ここ数年、投資界隈は半導体銘柄が大きな話題となっています。

2024年6月、半導体大手エヌビディアはアップル、マイクロソフトを抜いて、時価総額世界トップに躍り出ました。生成AI「チャットGPT」が公開されたのは2022年。この短期間に、AIに使われる先端半導体を開発するエヌビディアの株価は約8倍になりました。

日本の半導体関連銘柄であるレーザーテック、東京エレクトロンも日本株をけん引する存在として、話題を振りまいています。次々と国内で新たな半導体工場の建設が進むなか、日本経済の復活のカギを握るのは半導体と言っても過言ではないでしょう。

そこで、かつて世界を席巻した「日の丸半導体」を率い、また没落していく姿を最前線で見てきた元NECのトップ技術者である菊地正典氏に、技術者でなくても知っておきたい半導体を巡る最新事情を解説してもらいます。
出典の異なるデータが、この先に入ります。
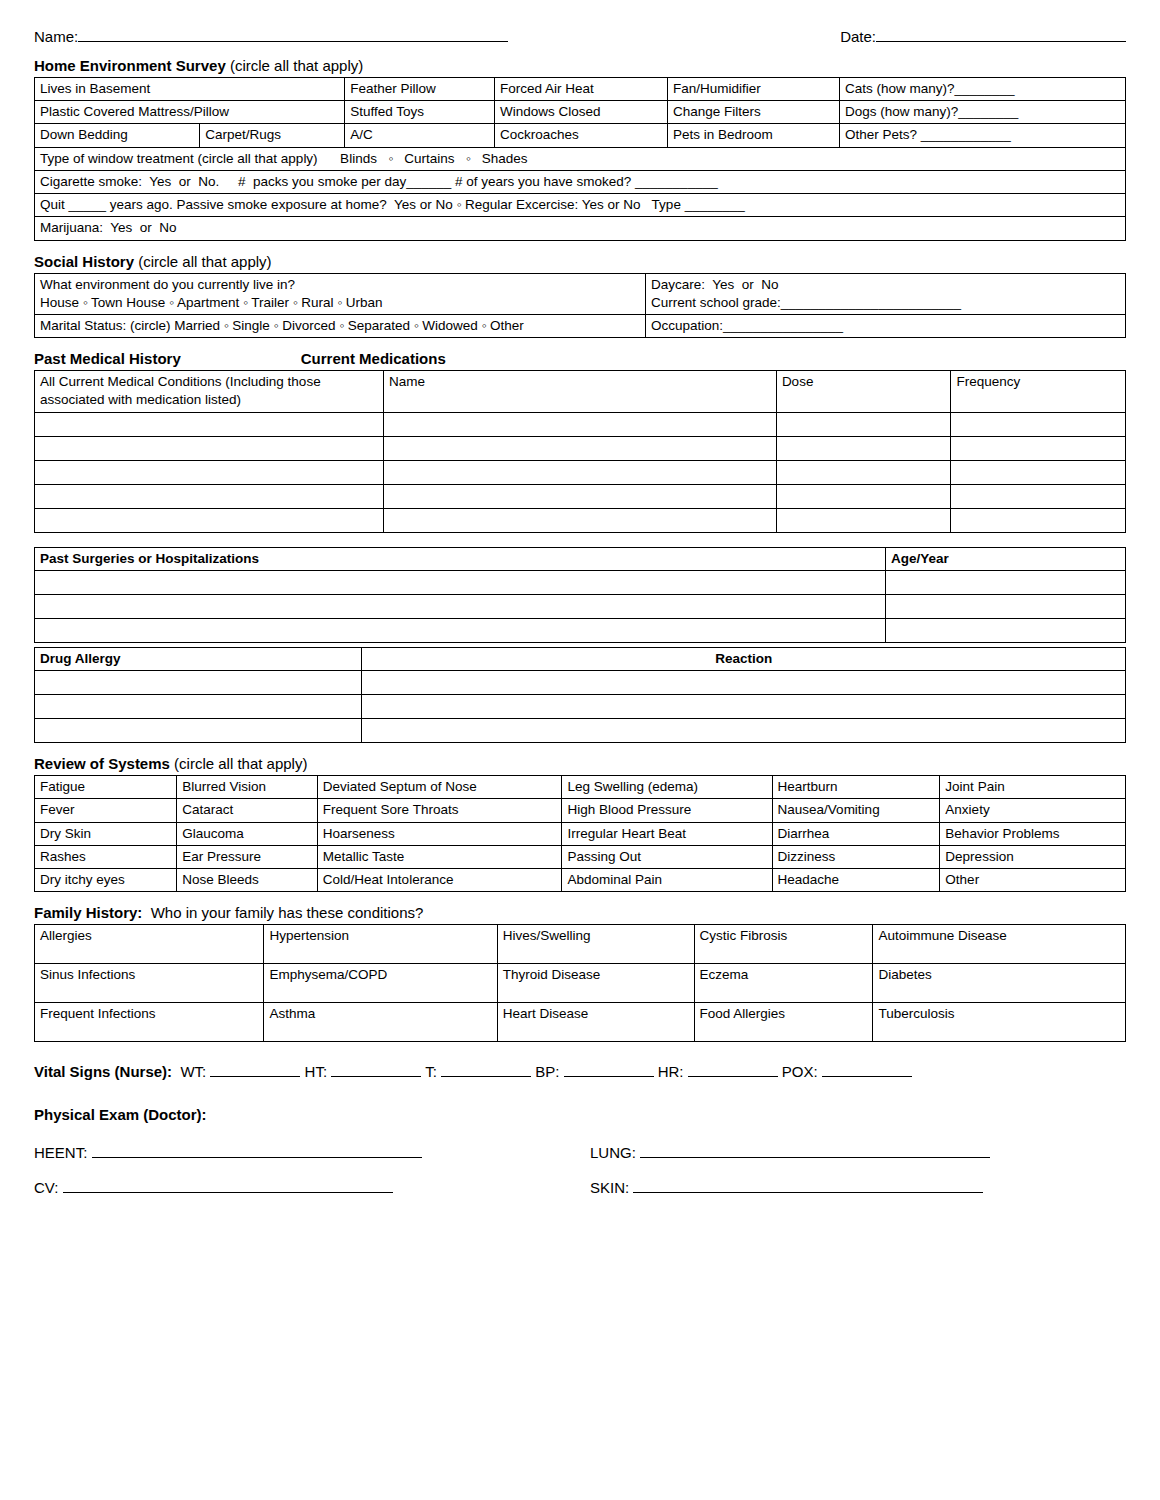Name:
Date:
Home Environment Survey (circle all that apply)
| Lives in Basement | Feather Pillow | Forced Air Heat | Fan/Humidifier | Cats (how many)?________ |
| Plastic Covered Mattress/Pillow | Stuffed Toys | Windows Closed | Change Filters | Dogs (how many)?________ |
| Down Bedding | Carpet/Rugs | A/C | Cockroaches | Pets in Bedroom | Other Pets? ____________ |
| Type of window treatment (circle all that apply) Blinds ◦ Curtains ◦ Shades |
| Cigarette smoke: Yes or No. # packs you smoke per day______ # of years you have smoked? ___________ |
| Quit _____ years ago. Passive smoke exposure at home? Yes or No ◦ Regular Excercise: Yes or No Type ________ |
| Marijuana: Yes or No |
Social History (circle all that apply)
| What environment do you currently live in? House ◦ Town House ◦ Apartment ◦ Trailer ◦ Rural ◦ Urban | Daycare: Yes or No Current school grade:________________________ |
| Marital Status: (circle) Married ◦ Single ◦ Divorced ◦ Separated ◦ Widowed ◦ Other | Occupation:________________ |
Past Medical History Current Medications
| All Current Medical Conditions (Including those associated with medication listed) | Name | Dose | Frequency |
| Past Surgeries or Hospitalizations | Age/Year |
| Drug Allergy | Reaction |
Review of Systems (circle all that apply)
| Fatigue | Blurred Vision | Deviated Septum of Nose | Leg Swelling (edema) | Heartburn | Joint Pain |
| Fever | Cataract | Frequent Sore Throats | High Blood Pressure | Nausea/Vomiting | Anxiety |
| Dry Skin | Glaucoma | Hoarseness | Irregular Heart Beat | Diarrhea | Behavior Problems |
| Rashes | Ear Pressure | Metallic Taste | Passing Out | Dizziness | Depression |
| Dry itchy eyes | Nose Bleeds | Cold/Heat Intolerance | Abdominal Pain | Headache | Other |
Family History: Who in your family has these conditions?
| Allergies | Hypertension | Hives/Swelling | Cystic Fibrosis | Autoimmune Disease |
| Sinus Infections | Emphysema/COPD | Thyroid Disease | Eczema | Diabetes |
| Frequent Infections | Asthma | Heart Disease | Food Allergies | Tuberculosis |
Vital Signs (Nurse): WT: HT: T: BP: HR: POX:
Physical Exam (Doctor):
HEENT:
LUNG:
CV:
SKIN:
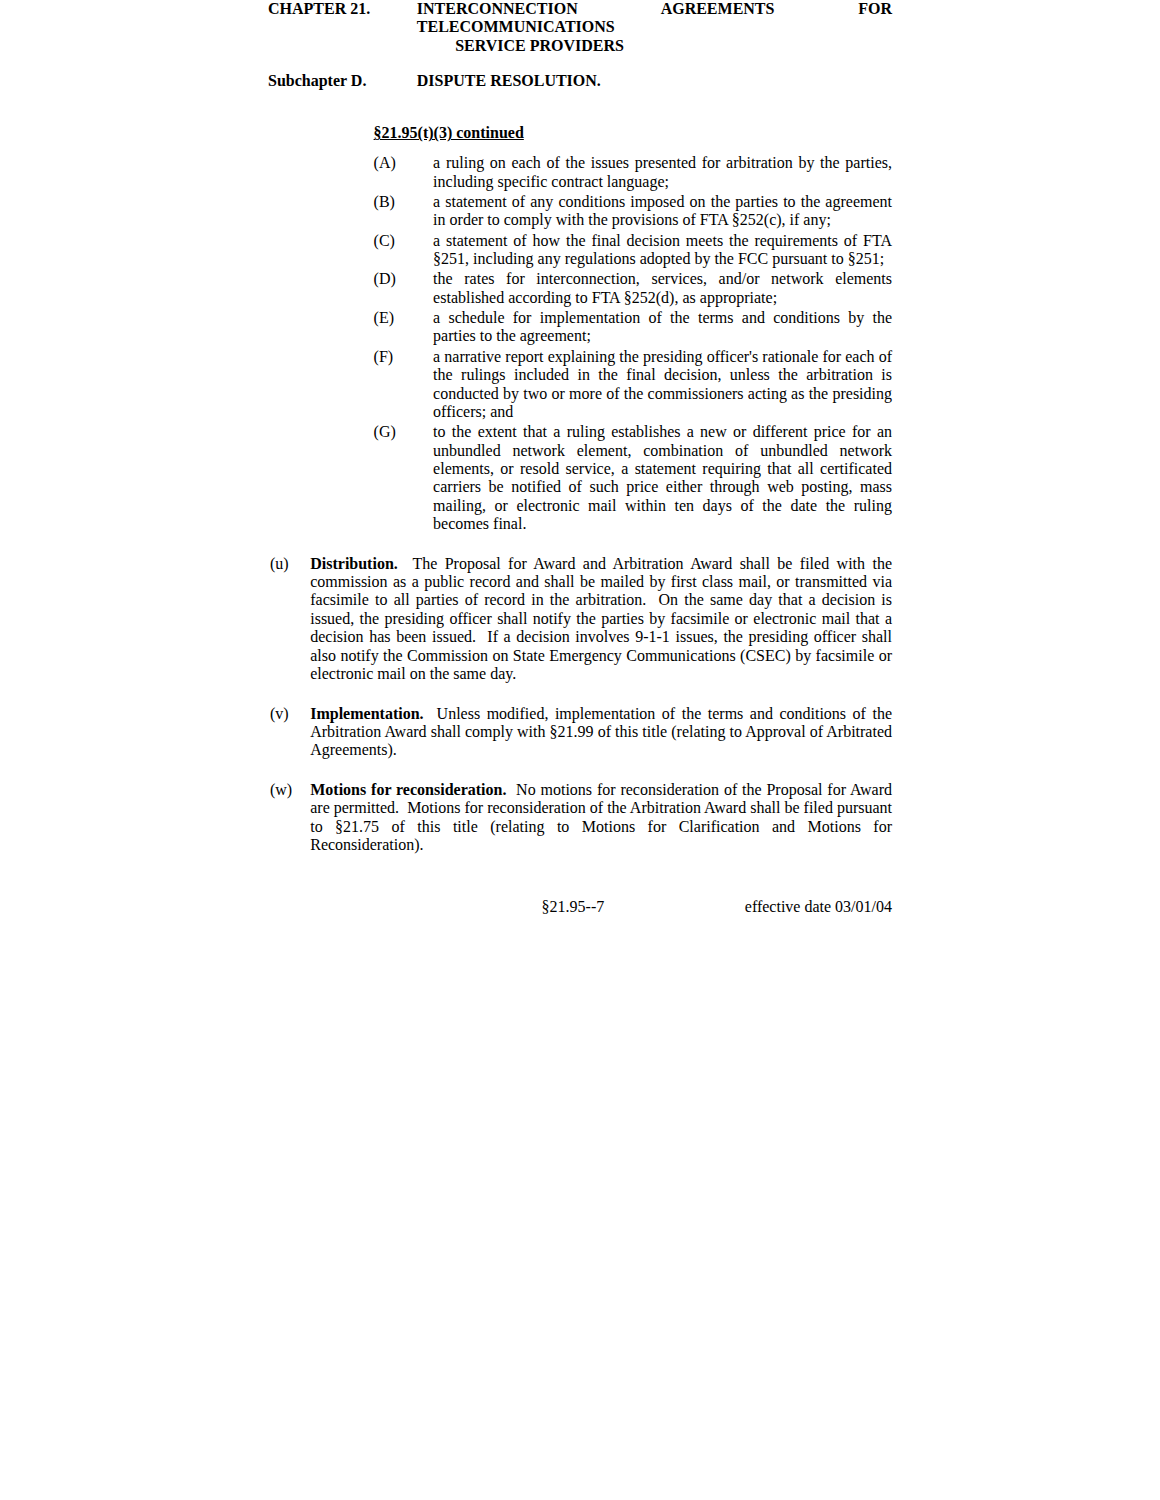CHAPTER 21.
INTERCONNECTION AGREEMENTS FOR TELECOMMUNICATIONS
SERVICE PROVIDERS
Subchapter D.
DISPUTE RESOLUTION.
§21.95(t)(3) continued
(A)
a ruling on each of the issues presented for arbitration by the parties, including specific contract language;
(B)
a statement of any conditions imposed on the parties to the agreement in order to comply with the provisions of FTA §252(c), if any;
(C)
a statement of how the final decision meets the requirements of FTA §251, including any regulations adopted by the FCC pursuant to §251;
(D)
the rates for interconnection, services, and/or network elements established according to FTA §252(d), as appropriate;
(E)
a schedule for implementation of the terms and conditions by the parties to the agreement;
(F)
a narrative report explaining the presiding officer's rationale for each of the rulings included in the final decision, unless the arbitration is conducted by two or more of the commissioners acting as the presiding officers; and
(G)
to the extent that a ruling establishes a new or different price for an unbundled network element, combination of unbundled network elements, or resold service, a statement requiring that all certificated carriers be notified of such price either through web posting, mass mailing, or electronic mail within ten days of the date the ruling becomes final.
(u)
Distribution. The Proposal for Award and Arbitration Award shall be filed with the commission as a public record and shall be mailed by first class mail, or transmitted via facsimile to all parties of record in the arbitration. On the same day that a decision is issued, the presiding officer shall notify the parties by facsimile or electronic mail that a decision has been issued. If a decision involves 9-1-1 issues, the presiding officer shall also notify the Commission on State Emergency Communications (CSEC) by facsimile or electronic mail on the same day.
(v)
Implementation. Unless modified, implementation of the terms and conditions of the Arbitration Award shall comply with §21.99 of this title (relating to Approval of Arbitrated Agreements).
(w)
Motions for reconsideration. No motions for reconsideration of the Proposal for Award are permitted. Motions for reconsideration of the Arbitration Award shall be filed pursuant to §21.75 of this title (relating to Motions for Clarification and Motions for Reconsideration).
§21.95--7
effective date 03/01/04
(全4回の1回目)

※本稿は、菊地正典著『教養としての「半導体」』(日本実業出版社)の一部を抜粋・再編集したものです。

失われた30年

我が国は戦後の1950年代から1970年代にかけ、重化学工業などの産業を中心として急速な高度成長を達成しました。1979年にアメリカの社会学者エズラ・ヴォーゲルが著した『ジャパン・アズ・ナンバーワン』はその一つの象徴だったともいえるでしょう。この本には、日本礼賛的な面と同時に、アメリカへの教訓・警鐘が含まれていたと思います。

いずれにせよ日本国内には全体として、戦後の復興に対する自信や達成感と同時に、油断や慢心、心の隙があったことは否めないでしょう。そんな状況の中、1970年代後半から日本製半導体の対米輸出が増加し、アメリカ国内には日本脅威論が強まっていました。

その間にも日本半導体メーカーの世界シェアは増え続け、1987年のピーク時には50%超、DRAMに至っては75%を占めるに至りました。